Parce qu'ils permettent l'adoption de règles claires et universellement applicables, les divers accords commerciaux tendent à créer un environnement commercial plus prévisible et plus stable. Les négociations futures ouvrent la perspective de nouveaux débouchés et d'une réduction de divers obstacles au commerce qui rendrait les exportations canadiennes plus compétitives sur le marché mondial. L'industrie agroalimentaire recèle beaucoup de potentiel, à la fois en ce qui concerne l'exportation de produits et les activités à valeur ajoutée. Toutefois, pour que l'industrie réalise ce potentiel, l'objectif du Canada doit être de parvenir à une plus grande liberté et à un accès plus prévisible et plus transparent des marchés internationaux, et de faire en sorte que les subventions à l'exportation soient totalement supprimées.

— Jeu de données —

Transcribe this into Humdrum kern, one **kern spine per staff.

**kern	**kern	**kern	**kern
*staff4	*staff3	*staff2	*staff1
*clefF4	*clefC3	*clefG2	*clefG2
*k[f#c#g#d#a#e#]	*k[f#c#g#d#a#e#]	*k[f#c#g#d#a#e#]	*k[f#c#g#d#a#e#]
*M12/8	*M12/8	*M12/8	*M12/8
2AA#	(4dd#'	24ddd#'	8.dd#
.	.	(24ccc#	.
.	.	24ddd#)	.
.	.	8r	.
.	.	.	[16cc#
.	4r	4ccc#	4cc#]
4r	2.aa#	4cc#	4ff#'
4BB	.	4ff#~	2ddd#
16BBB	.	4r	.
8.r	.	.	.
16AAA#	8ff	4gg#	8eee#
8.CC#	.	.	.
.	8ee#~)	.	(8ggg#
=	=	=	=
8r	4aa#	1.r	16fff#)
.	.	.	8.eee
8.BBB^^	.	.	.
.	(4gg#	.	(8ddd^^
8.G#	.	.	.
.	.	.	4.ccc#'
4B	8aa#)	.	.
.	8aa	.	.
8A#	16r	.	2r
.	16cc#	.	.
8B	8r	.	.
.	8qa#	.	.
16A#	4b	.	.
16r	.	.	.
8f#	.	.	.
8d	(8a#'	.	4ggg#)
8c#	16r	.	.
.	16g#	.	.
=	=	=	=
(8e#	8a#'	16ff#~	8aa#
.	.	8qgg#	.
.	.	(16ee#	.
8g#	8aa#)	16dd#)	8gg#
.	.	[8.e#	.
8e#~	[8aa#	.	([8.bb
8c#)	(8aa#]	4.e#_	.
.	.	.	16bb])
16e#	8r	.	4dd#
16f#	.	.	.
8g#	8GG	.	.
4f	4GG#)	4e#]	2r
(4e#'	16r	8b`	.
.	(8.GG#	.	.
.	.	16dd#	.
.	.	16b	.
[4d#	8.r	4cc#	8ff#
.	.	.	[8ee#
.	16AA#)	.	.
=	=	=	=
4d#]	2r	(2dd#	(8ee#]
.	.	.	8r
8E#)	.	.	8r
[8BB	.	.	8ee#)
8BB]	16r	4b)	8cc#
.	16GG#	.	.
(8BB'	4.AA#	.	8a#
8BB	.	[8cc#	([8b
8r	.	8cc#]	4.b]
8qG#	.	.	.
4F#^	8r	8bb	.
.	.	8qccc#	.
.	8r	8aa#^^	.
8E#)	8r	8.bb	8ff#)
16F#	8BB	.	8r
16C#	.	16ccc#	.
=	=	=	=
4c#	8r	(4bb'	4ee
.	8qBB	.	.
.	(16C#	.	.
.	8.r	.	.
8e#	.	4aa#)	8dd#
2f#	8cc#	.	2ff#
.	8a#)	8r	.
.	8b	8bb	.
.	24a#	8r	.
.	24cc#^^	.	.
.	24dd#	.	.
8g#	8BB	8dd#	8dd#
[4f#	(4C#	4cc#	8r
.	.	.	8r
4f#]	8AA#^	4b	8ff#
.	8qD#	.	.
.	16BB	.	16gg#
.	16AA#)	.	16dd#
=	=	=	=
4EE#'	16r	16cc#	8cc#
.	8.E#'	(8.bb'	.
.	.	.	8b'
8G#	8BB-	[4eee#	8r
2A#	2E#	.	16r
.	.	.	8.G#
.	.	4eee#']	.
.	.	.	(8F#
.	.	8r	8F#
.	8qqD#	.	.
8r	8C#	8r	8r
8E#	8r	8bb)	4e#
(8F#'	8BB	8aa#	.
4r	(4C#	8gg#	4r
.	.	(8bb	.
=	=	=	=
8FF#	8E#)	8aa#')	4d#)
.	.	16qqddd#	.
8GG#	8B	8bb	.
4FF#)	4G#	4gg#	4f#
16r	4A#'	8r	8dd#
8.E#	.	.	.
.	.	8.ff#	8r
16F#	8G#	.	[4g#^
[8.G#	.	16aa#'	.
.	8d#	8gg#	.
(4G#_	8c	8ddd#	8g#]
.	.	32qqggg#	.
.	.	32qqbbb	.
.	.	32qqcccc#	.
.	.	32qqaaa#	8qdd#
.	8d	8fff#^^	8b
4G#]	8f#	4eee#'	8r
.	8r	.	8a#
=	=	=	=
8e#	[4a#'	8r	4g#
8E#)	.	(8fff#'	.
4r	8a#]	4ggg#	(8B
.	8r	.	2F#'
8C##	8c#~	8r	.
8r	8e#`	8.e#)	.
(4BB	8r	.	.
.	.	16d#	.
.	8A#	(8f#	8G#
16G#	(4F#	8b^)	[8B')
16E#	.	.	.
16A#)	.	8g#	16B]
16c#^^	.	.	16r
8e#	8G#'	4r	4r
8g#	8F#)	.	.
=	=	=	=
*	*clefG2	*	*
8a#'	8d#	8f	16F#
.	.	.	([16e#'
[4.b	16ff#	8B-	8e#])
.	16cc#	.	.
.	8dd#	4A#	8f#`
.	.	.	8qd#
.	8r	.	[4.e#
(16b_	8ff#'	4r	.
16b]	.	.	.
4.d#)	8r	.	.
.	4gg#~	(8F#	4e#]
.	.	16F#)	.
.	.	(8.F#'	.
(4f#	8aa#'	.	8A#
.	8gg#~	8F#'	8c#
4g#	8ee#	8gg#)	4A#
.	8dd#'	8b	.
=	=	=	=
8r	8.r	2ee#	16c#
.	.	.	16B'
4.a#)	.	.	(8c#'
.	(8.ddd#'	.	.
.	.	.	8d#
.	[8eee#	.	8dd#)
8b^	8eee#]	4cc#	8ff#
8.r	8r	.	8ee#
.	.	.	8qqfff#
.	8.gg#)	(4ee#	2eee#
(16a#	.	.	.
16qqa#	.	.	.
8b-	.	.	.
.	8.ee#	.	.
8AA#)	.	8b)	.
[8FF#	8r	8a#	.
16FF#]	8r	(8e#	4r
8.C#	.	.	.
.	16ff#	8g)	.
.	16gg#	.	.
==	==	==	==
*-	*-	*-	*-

— Objectif énoncé 1 —
Selon l'extrait sur les accords commerciaux, quelles subventions le Canada doit-il chercher à faire supprimer totalement ?
— Objectif énoncé 2 —
Quels adjectifs suivent directement le mot « plus » dans l'extrait sur les accords commerciaux ? Citez chacun une seule fois.
— Objectif énoncé 3 —
Prolongez l'extrait sur les accords commerciaux à partir de sa dernière phrase.
Les items constituent un matériau distinct de l'extrait sur les accords commerciaux.

— Résultat 1 —
Les subventions à l'exportation.

— Résultat 2 —
prévisible, stable, compétitives, grande, transparent

— Résultat 3 —
Le Syndicat du blé de la Saskatchewan et ses adhérents dépendent des débouchés économiques offerts par le commerce international et continueront par conséquent d'encourager les initiatives allant dans le sens d'une évolution positive.

Je vous remercie beaucoup, monsieur le président, de m'avoir permis de vous présenter cet exposé. Le moment venu, je pourrai répondre aux questions.

Le président: Merci beaucoup.

Avant que je ne cède la parole à M. Edie, nous avons une petite question d'ordre administratif qui, je l'espère, sera de votre goût. Nous sommes très démocratiques ici et, pour que nous puissions commander à déjeuner, il faudrait que quelqu'un en fasse la motion. Quelqu'un pourrait proposer, par exemple, que nous commandions à manger chaque fois que le comité se réunit pendant l'heure du déjeuner afin que les membres puissent continuer à bien travailler.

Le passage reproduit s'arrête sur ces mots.